Top of Extract provided
At some future date great minds will reflect on the moment we’re all rocketing through and possibly make perfect sense of it.
But without the benefit of academic rigour or even hindsight, let’s just go ahead and admit we’ve got a lot of spare time on our hands, since most of us aren’t busy with barn raisings, painstakingly transcribing the Old Testament, fixing our own cars, sewing or occasionally going outside.
Into this void has rushed video games, the Kardashians and social media.
And when we’re not busy with those trivialities, we watch sports.
Not that there has ever been reason to doubt this, but the latest proof comes courtesy of the NBA, which announced its new television-rights deal Monday morning. As first reported by Richard Sandomir of the New York Times, it is massive. The deal with ESPN and TBS is worth $24 billion over nine seasons, or $2.67 billion per season. The current deal, which expires after the 2015–16 season was worth just more than $900 million annually.
It’s a shocking amount and another in a steady stream of big wins for new NBA commissioner Adam Silver, who was already making people forget David Stern with the way he handled the Los Angeles Clippers scandal, paving the way for a record $2-billion sale of the Clippers to Steve Ballmer.
This TV deal is another thing entirely. It is nearly double the $1.5 billion MLB earned this season in the first year of their new national-rights deal, which itself doubled the previous agreement. Even more amazingly it is within spitting distance of the $3 billion the NFL gets annually for its games in a deal signed in 2011.
All these deals are being driven by the same thing: Live programming has been recognized as the one thing that we actually like to see live, as opposed to recorded on our DVRs or streamed on Netflix. And sports provides loads of live programming with unpredictable endings that are DVR-proof.
Those elements make sports programming very attractive to advertisers in their efforts to sell us things to makes us less hungry and thirsty or stinky, not to mention those herculean pick-up trucks and pills for erectile dysfunction.
Another major factor is the television industry itself, which sees live sports as a bulwark against people who want to do away with their cable connections altogether and watch everything over the Internet, somehow.
So we’re used to seeing rights deals for sports take some massive jumps, but a three-fold increase is remarkable. There are all kinds of potential ramifications for the NBA’s deal, beyond Silver chest-bumping Charles Barkley.
Among them:
· The certainty of another labour stoppage in the NBA. The NBA locked out the players at the start of the 2011–12 season and secured a 12-percent pay cut from its players by crying poor. The current CBA runs through the 2020–21 season, but either side can terminate the deal after the 2016–17 season. With the Clippers selling for $2 billion and TV rights tripling, it’s hard to imagine the players not demanding a bigger share of an ever-growing pie.
· In particular, this time around NBA stars will be looking to get paid. Only in the bubble economy of sports and entertainment can you argue LeBron James is getting taken advantage of when he’s pulling in $21.1-million a season, but he is. In no sport does one player have a larger impact on a franchise or a league than a superstar does in the NBA, and arguably only soccer stars and F1 drivers have greater global reach than the biggest NBA names, yet the Cavaliers can pay James only 30 percent of their overall payroll. Meanwhile some estimates have suggested James or Kevin Durant could be worth $75 million annually if there wasn’t a salary cap in the NBA. It’s no coincidence that James only signed a two-year deal with the Cavaliers. He wanted to be able to sign his new deal when the new TV money kicks in and likely after the NBA’s CBA better recognizes the value of the stars that fans turn their TVs on to watch.
Bottom of Extract provided
Top of Information
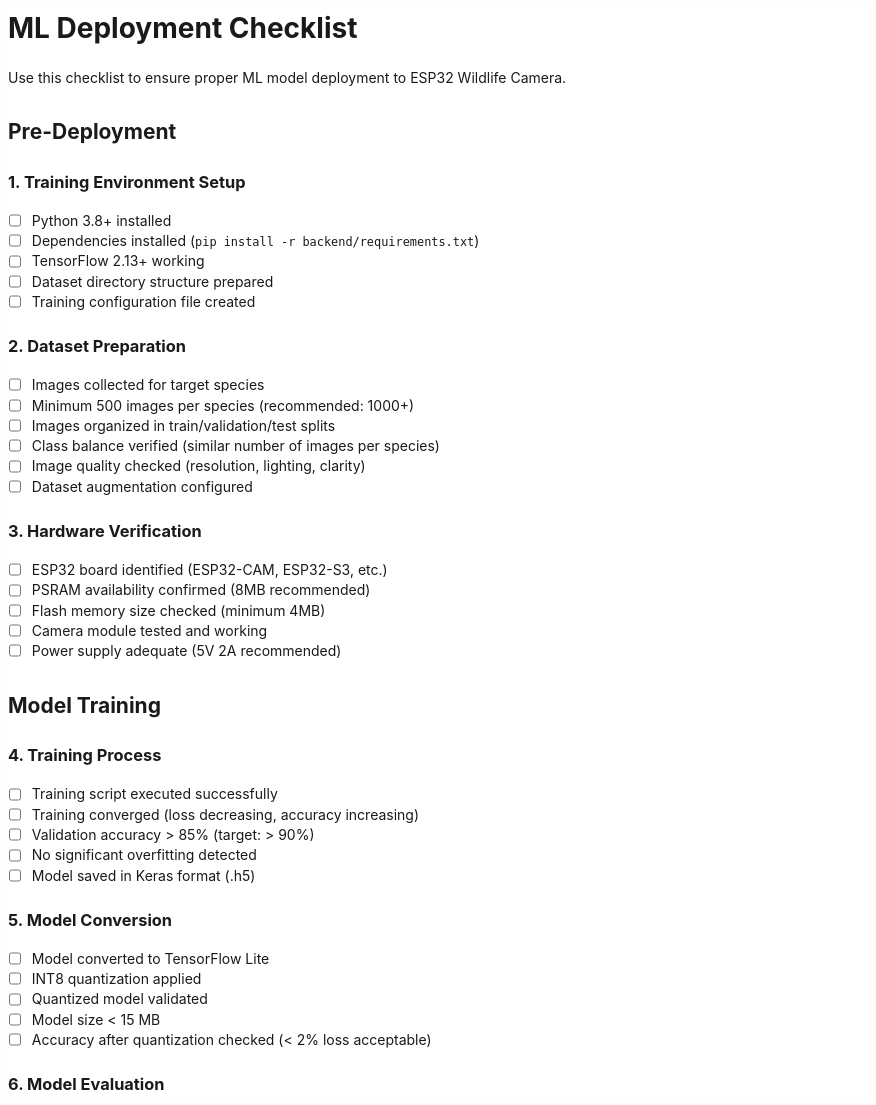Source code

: # ML Deployment Checklist

Use this checklist to ensure proper ML model deployment to ESP32 Wildlife Camera.

## Pre-Deployment

### 1. Training Environment Setup

- [ ] Python 3.8+ installed
- [ ] Dependencies installed (`pip install -r backend/requirements.txt`)
- [ ] TensorFlow 2.13+ working
- [ ] Dataset directory structure prepared
- [ ] Training configuration file created

### 2. Dataset Preparation

- [ ] Images collected for target species
- [ ] Minimum 500 images per species (recommended: 1000+)
- [ ] Images organized in train/validation/test splits
- [ ] Class balance verified (similar number of images per species)
- [ ] Image quality checked (resolution, lighting, clarity)
- [ ] Dataset augmentation configured

### 3. Hardware Verification

- [ ] ESP32 board identified (ESP32-CAM, ESP32-S3, etc.)
- [ ] PSRAM availability confirmed (8MB recommended)
- [ ] Flash memory size checked (minimum 4MB)
- [ ] Camera module tested and working
- [ ] Power supply adequate (5V 2A recommended)

## Model Training

### 4. Training Process

- [ ] Training script executed successfully
- [ ] Training converged (loss decreasing, accuracy increasing)
- [ ] Validation accuracy > 85% (target: > 90%)
- [ ] No significant overfitting detected
- [ ] Model saved in Keras format (.h5)

### 5. Model Conversion

- [ ] Model converted to TensorFlow Lite
- [ ] INT8 quantization applied
- [ ] Quantized model validated
- [ ] Model size < 15 MB
- [ ] Accuracy after quantization checked (< 2% loss acceptable)

### 6. Model Evaluation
Bottom of Information
**How to complete this task:** Reproduce word for word the passage of the NBA television-rights article from "Another major factor" up to and including "the Internet, somehow.".

**Written response:**
Another major factor is the television industry itself, which sees live sports as a bulwark against people who want to do away with their cable connections altogether and watch everything over the Internet, somehow.